# Study questions
- a) In the post on workers' compensation claims, what did the CWCI study conclude about claim frequency and the average claim?
- b) Using the post on workers' compensation claims, explain why honest workers are becoming less likely to file real claims.

# Extract provided
The California Workers’ Compensation Institute has a relatively new study out showing a decreased frequency of workers’ compensation claims for private self-insured employers in 2010.  The CWCI does great work, and I previously blogged about a study the institute performed having to do with temporary disability levels.

The study concluded that while claim frequency has fallen, the average claim has risen.  Your humble author has heard, directly and indirectly from people in Human Resources, that employees are becoming more and more reluctant in the filing of actual, good-faith claims.  Of course, the fraudsters and cheats are going to do as they do, but it appears the honest worker is becoming less likely to file a real claim.

In Grinberg logic, this makes sense – jobs are not littering the streets of California anymore; instead they fill the air with their death cries and stain the roads with their treadmarks (usually leading to Arizona or Texas).

So if you can conceal your ankle injury and continue working at your desk, odds are that your personal health insurance will cover the medical treatment and the temporary and permanent disability will run out long before the first paycheck of a new job comes in.

But the important thing to note is that we are, by no means, out of the woods.  Claims are still being made and, as soon as jobs become less scarce, claim frequency will go back up.  And, while the average claim cost will fall when balanced with less serious injuries, the total cost to employers will rise again.

# Study material
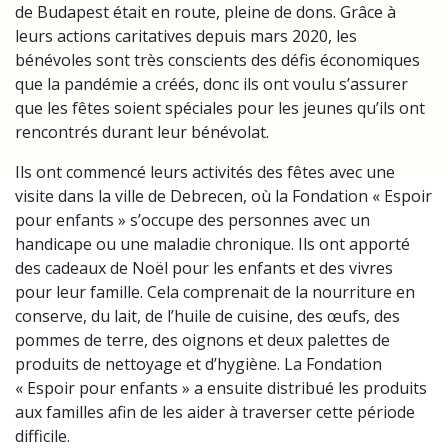
de Budapest était en route, pleine de dons. Grâce à
leurs actions caritatives depuis mars 2020, les
bénévoles sont très conscients des défis économiques
que la pandémie a créés, donc ils ont voulu s’assurer
que les fêtes soient spéciales pour les jeunes qu’ils ont
rencontrés durant leur bénévolat.
Ils ont commencé leurs activités des fêtes avec une
visite dans la ville de Debrecen, où la Fondation « Espoir
pour enfants » s’occupe des personnes avec un
handicape ou une maladie chronique. Ils ont apporté
des cadeaux de Noël pour les enfants et des vivres
pour leur famille. Cela comprenait de la nourriture en
conserve, du lait, de l’huile de cuisine, des œufs, des
pommes de terre, des oignons et deux palettes de
produits de nettoyage et d’hygiène. La Fondation
« Espoir pour enfants » a ensuite distribué les produits
aux familles afin de les aider à traverser cette période
difficile.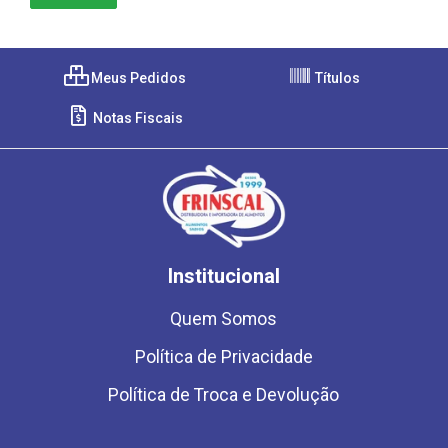
Meus Pedidos
Títulos
Notas Fiscais
Institucional
Quem Somos
Política de Privacidade
Política de Troca e Devolução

# Solutions per task
- a) Claim frequency has fallen, but the average claim has risen.

- b) Jobs in California have become scarce, so a worker who can hide an injury and keep working has reason to do so. The worker's personal health insurance will likely cover treatment, and temporary and permanent disability benefits would run out long before the first paycheck from a new job arrived.